- **Directions**
Scan the entries for lines with "analysis" and say how many there are, with nothing more.

- **Given information**

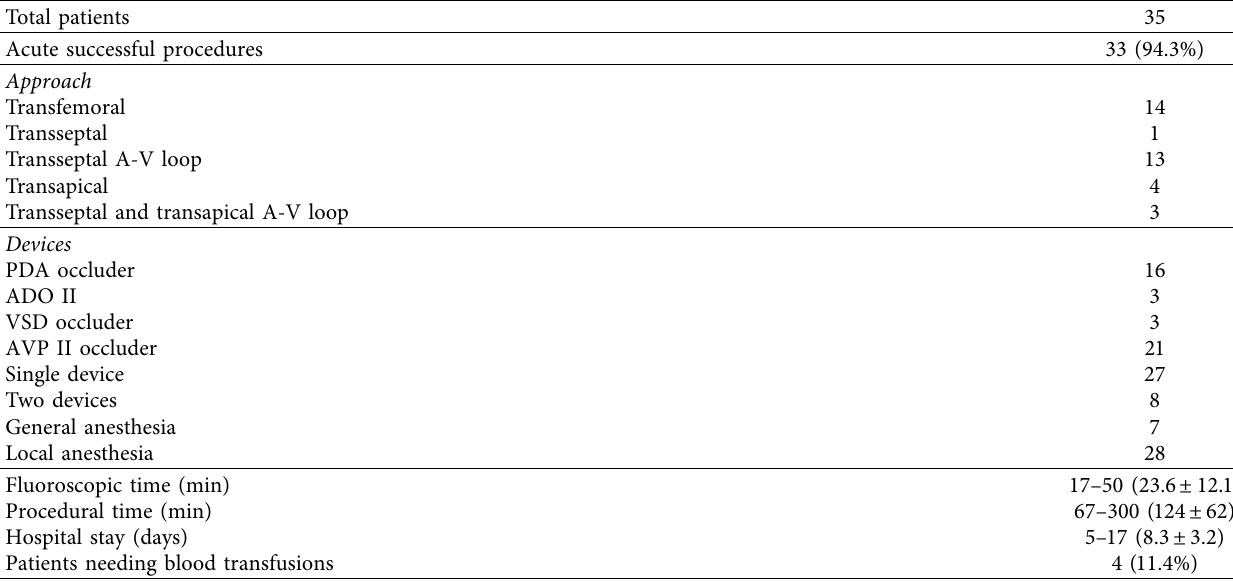
Table 2: Procedural characteristics.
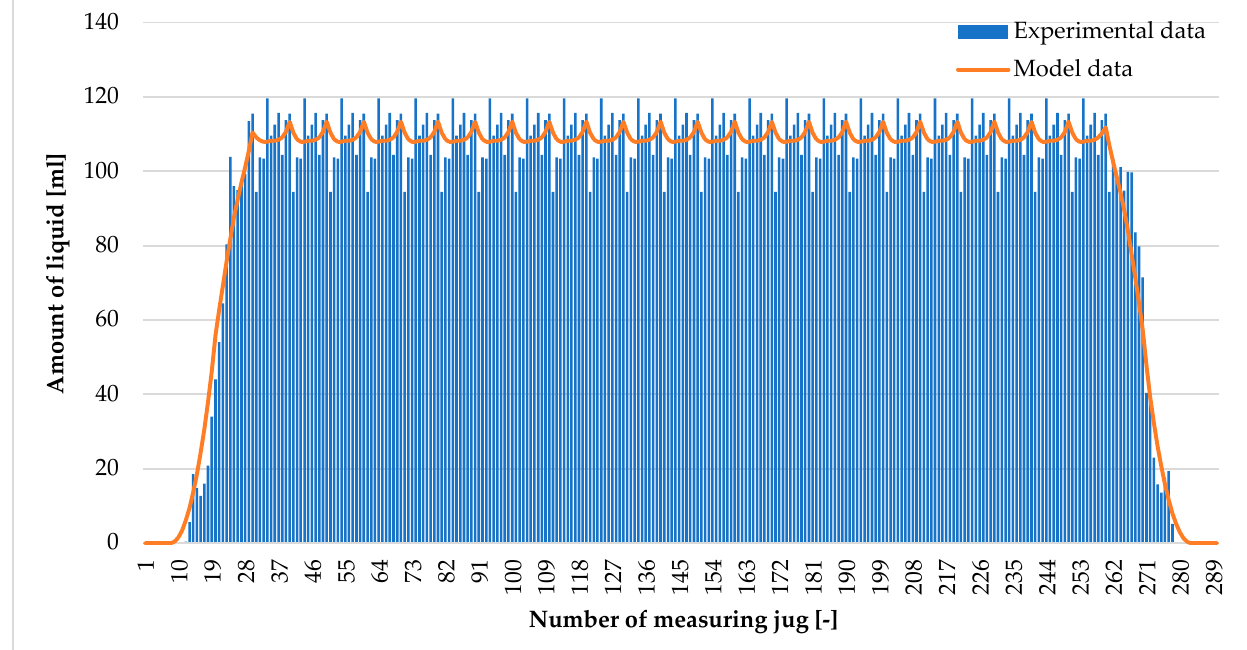
Figure 4. Spray fallout distribution for RS MM 110 03 nozzles.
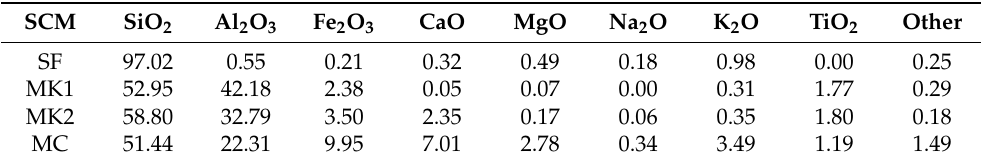
Table 1. Chemical composition of SCMs in wt.% (evaluated on pressed tablets by X-ray fluorescence analysis).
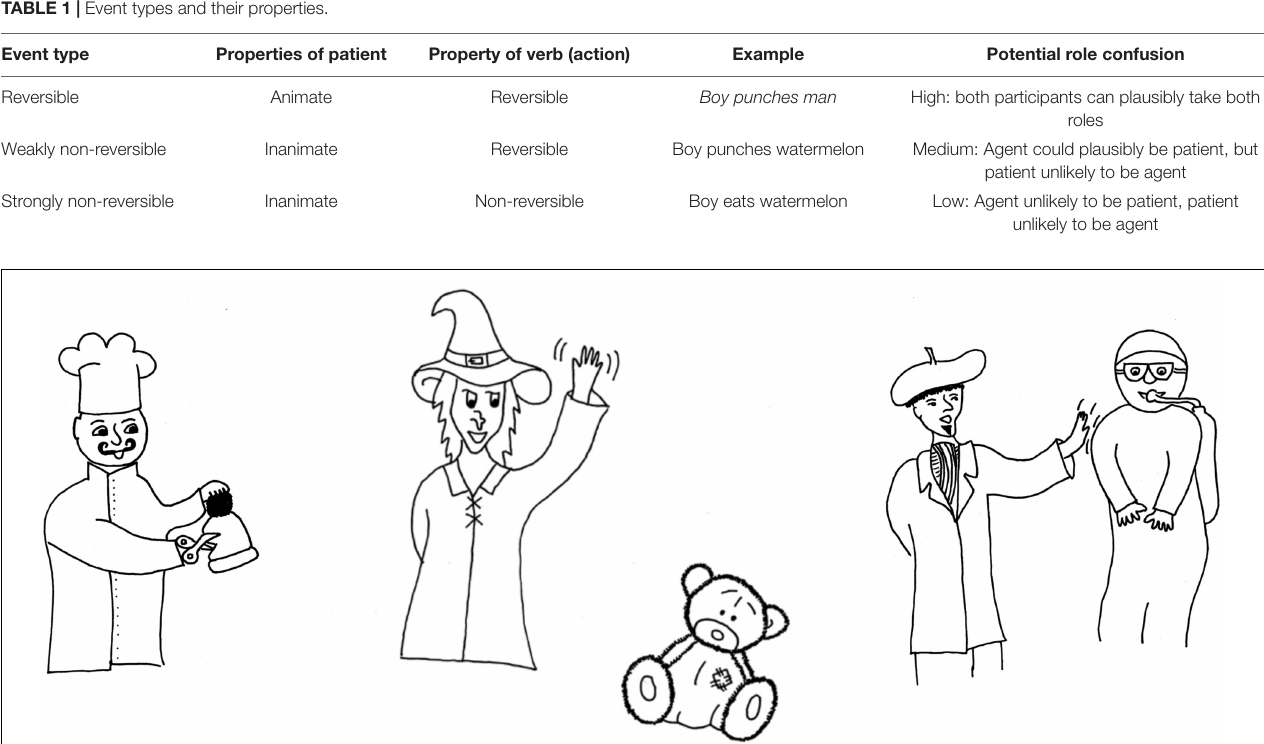
TABLE 1 | Event types and their properties.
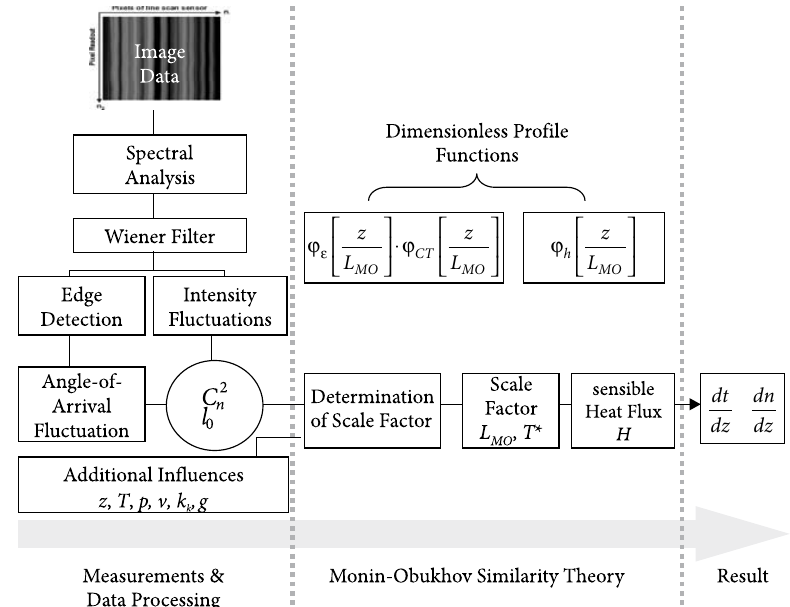
Fig. 2. Flow chart of turbulence measurements, theories and calculations to get the refractive index gradient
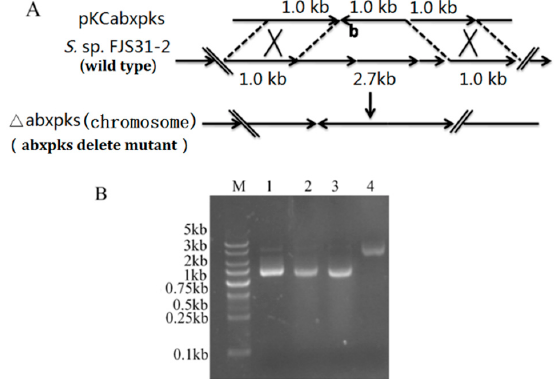
Table 1. Homologous analysis of abx gene cluster from Streptomyces strains.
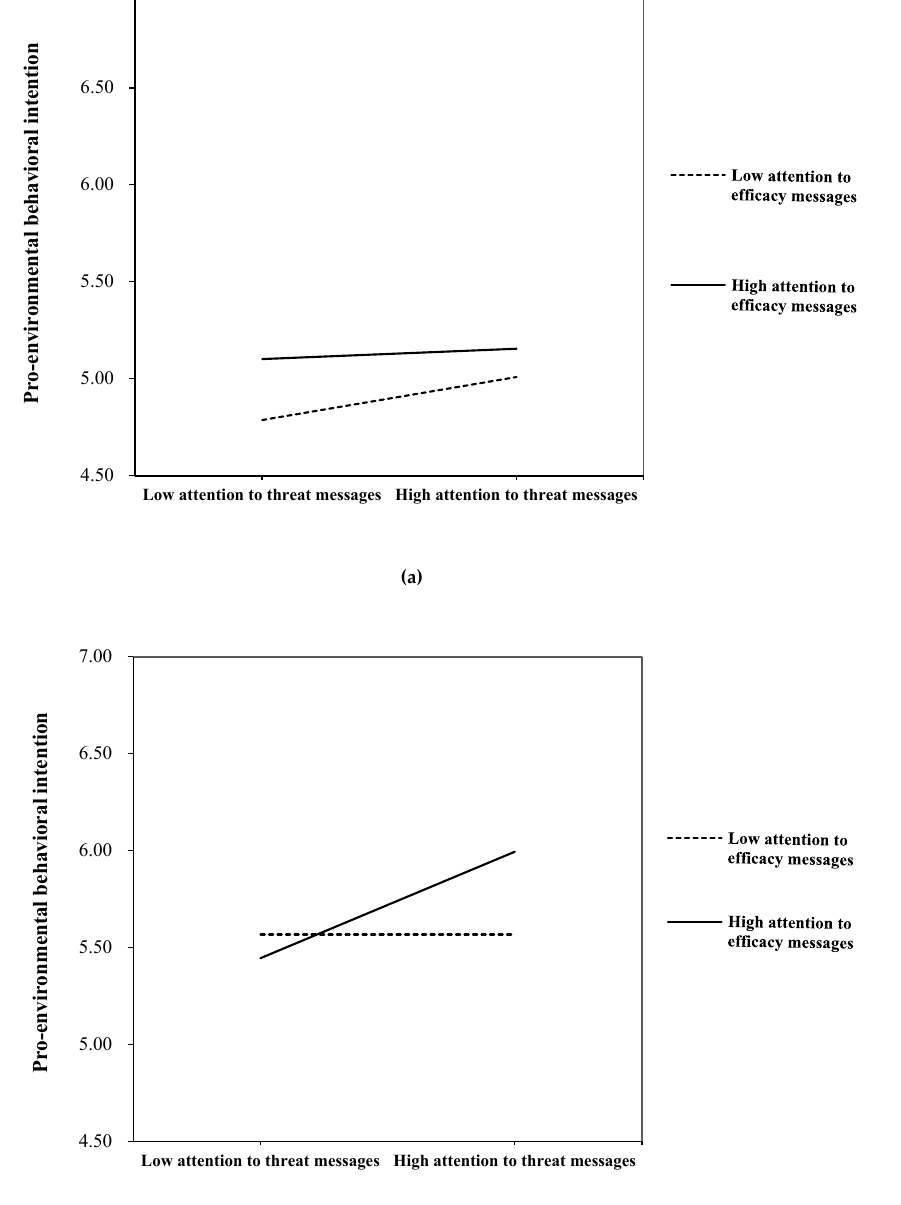
Figure 3. ( a ) Pro-environmental behavior intention by attention to efficacy messages and threat messages, when social norms are low. ( b ) Pro-environmental behavior intention by attention to efficacy messages and threat messages, when social norms are high.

- **Response to the task**
2